Entries taken from a collection:
-- Opening Marker --

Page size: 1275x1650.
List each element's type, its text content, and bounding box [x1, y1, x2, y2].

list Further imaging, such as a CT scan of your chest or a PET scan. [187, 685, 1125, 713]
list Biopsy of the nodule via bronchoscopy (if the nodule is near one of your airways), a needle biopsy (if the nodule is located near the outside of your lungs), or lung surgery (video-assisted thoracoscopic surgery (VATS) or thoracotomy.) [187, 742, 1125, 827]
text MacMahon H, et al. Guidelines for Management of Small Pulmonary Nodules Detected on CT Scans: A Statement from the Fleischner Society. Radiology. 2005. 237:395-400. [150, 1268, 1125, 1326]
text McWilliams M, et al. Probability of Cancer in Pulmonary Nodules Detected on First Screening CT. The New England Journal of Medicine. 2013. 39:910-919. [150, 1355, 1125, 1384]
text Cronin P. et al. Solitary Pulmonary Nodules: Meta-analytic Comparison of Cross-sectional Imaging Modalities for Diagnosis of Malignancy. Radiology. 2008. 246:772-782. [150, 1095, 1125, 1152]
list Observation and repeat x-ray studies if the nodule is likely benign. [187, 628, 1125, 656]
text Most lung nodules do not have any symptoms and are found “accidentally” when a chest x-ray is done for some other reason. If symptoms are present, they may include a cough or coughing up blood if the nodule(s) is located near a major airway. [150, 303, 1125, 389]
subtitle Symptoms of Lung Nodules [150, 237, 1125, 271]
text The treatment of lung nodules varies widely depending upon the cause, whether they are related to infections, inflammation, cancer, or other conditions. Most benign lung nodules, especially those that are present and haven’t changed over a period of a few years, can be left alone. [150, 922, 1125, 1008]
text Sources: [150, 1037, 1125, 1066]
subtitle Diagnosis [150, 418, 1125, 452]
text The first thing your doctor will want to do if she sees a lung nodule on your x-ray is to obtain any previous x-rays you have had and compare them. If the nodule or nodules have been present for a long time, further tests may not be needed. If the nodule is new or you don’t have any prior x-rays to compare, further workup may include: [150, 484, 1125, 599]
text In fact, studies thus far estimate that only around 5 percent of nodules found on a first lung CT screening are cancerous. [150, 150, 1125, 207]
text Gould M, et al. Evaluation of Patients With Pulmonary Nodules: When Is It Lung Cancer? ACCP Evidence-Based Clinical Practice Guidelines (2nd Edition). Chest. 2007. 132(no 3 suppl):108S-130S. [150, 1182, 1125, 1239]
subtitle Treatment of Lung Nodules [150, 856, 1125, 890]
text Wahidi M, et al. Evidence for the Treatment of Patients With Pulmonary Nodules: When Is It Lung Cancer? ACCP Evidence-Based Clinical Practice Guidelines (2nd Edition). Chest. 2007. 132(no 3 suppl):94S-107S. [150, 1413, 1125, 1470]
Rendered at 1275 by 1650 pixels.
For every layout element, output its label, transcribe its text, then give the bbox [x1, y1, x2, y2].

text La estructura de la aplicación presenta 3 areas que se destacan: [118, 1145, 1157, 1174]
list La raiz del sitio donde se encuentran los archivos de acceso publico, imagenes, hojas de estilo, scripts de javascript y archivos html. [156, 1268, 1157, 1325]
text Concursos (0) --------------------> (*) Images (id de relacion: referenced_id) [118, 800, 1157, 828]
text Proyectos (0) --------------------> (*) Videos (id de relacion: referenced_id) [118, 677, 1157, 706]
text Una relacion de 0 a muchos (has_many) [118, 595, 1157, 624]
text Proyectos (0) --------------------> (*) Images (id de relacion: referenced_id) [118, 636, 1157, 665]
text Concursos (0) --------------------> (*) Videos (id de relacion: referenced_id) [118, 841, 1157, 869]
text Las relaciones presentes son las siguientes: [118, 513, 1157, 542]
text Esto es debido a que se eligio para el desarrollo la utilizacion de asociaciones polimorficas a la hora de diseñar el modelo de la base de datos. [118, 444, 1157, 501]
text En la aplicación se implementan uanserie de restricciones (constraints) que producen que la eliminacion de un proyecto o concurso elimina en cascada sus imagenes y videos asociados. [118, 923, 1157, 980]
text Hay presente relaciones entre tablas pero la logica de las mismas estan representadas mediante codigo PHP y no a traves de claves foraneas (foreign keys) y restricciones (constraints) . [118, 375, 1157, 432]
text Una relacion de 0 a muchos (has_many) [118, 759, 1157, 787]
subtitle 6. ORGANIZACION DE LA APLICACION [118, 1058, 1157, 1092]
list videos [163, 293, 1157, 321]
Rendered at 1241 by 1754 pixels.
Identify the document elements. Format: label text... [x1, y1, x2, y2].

-- Closing Marker --

Task directions
The records above should be printed in full, exactly as they appear.

Solved problem
Page size: 1275x1650.
List each element's type, its text content, and bounding box [x1, y1, x2, y2].

list Further imaging, such as a CT scan of your chest or a PET scan. [187, 685, 1125, 713]
list Biopsy of the nodule via bronchoscopy (if the nodule is near one of your airways), a needle biopsy (if the nodule is located near the outside of your lungs), or lung surgery (video-assisted thoracoscopic surgery (VATS) or thoracotomy.) [187, 742, 1125, 827]
text MacMahon H, et al. Guidelines for Management of Small Pulmonary Nodules Detected on CT Scans: A Statement from the Fleischner Society. Radiology. 2005. 237:395-400. [150, 1268, 1125, 1326]
text McWilliams M, et al. Probability of Cancer in Pulmonary Nodules Detected on First Screening CT. The New England Journal of Medicine. 2013. 39:910-919. [150, 1355, 1125, 1384]
text Cronin P. et al. Solitary Pulmonary Nodules: Meta-analytic Comparison of Cross-sectional Imaging Modalities for Diagnosis of Malignancy. Radiology. 2008. 246:772-782. [150, 1095, 1125, 1152]
list Observation and repeat x-ray studies if the nodule is likely benign. [187, 628, 1125, 656]
text Most lung nodules do not have any symptoms and are found “accidentally” when a chest x-ray is done for some other reason. If symptoms are present, they may include a cough or coughing up blood if the nodule(s) is located near a major airway. [150, 303, 1125, 389]
subtitle Symptoms of Lung Nodules [150, 237, 1125, 271]
text The treatment of lung nodules varies widely depending upon the cause, whether they are related to infections, inflammation, cancer, or other conditions. Most benign lung nodules, especially those that are present and haven’t changed over a period of a few years, can be left alone. [150, 922, 1125, 1008]
text Sources: [150, 1037, 1125, 1066]
subtitle Diagnosis [150, 418, 1125, 452]
text The first thing your doctor will want to do if she sees a lung nodule on your x-ray is to obtain any previous x-rays you have had and compare them. If the nodule or nodules have been present for a long time, further tests may not be needed. If the nodule is new or you don’t have any prior x-rays to compare, further workup may include: [150, 484, 1125, 599]
text In fact, studies thus far estimate that only around 5 percent of nodules found on a first lung CT screening are cancerous. [150, 150, 1125, 207]
text Gould M, et al. Evaluation of Patients With Pulmonary Nodules: When Is It Lung Cancer? ACCP Evidence-Based Clinical Practice Guidelines (2nd Edition). Chest. 2007. 132(no 3 suppl):108S-130S. [150, 1182, 1125, 1239]
subtitle Treatment of Lung Nodules [150, 856, 1125, 890]
text Wahidi M, et al. Evidence for the Treatment of Patients With Pulmonary Nodules: When Is It Lung Cancer? ACCP Evidence-Based Clinical Practice Guidelines (2nd Edition). Chest. 2007. 132(no 3 suppl):94S-107S. [150, 1413, 1125, 1470]
Rendered at 1275 by 1650 pixels.
For every layout element, output its label, transcribe its text, then give the bbox [x1, y1, x2, y2].

text La estructura de la aplicación presenta 3 areas que se destacan: [118, 1145, 1157, 1174]
list La raiz del sitio donde se encuentran los archivos de acceso publico, imagenes, hojas de estilo, scripts de javascript y archivos html. [156, 1268, 1157, 1325]
text Concursos (0) --------------------> (*) Images (id de relacion: referenced_id) [118, 800, 1157, 828]
text Proyectos (0) --------------------> (*) Videos (id de relacion: referenced_id) [118, 677, 1157, 706]
text Una relacion de 0 a muchos (has_many) [118, 595, 1157, 624]
text Proyectos (0) --------------------> (*) Images (id de relacion: referenced_id) [118, 636, 1157, 665]
text Concursos (0) --------------------> (*) Videos (id de relacion: referenced_id) [118, 841, 1157, 869]
text Las relaciones presentes son las siguientes: [118, 513, 1157, 542]
text Esto es debido a que se eligio para el desarrollo la utilizacion de asociaciones polimorficas a la hora de diseñar el modelo de la base de datos. [118, 444, 1157, 501]
text En la aplicación se implementan uanserie de restricciones (constraints) que producen que la eliminacion de un proyecto o concurso elimina en cascada sus imagenes y videos asociados. [118, 923, 1157, 980]
text Hay presente relaciones entre tablas pero la logica de las mismas estan representadas mediante codigo PHP y no a traves de claves foraneas (foreign keys) y restricciones (constraints) . [118, 375, 1157, 432]
text Una relacion de 0 a muchos (has_many) [118, 759, 1157, 787]
subtitle 6. ORGANIZACION DE LA APLICACION [118, 1058, 1157, 1092]
list videos [163, 293, 1157, 321]
Rendered at 1241 by 1754 pixels.
Identify the document elements. Format: label text... [x1, y1, x2, y2].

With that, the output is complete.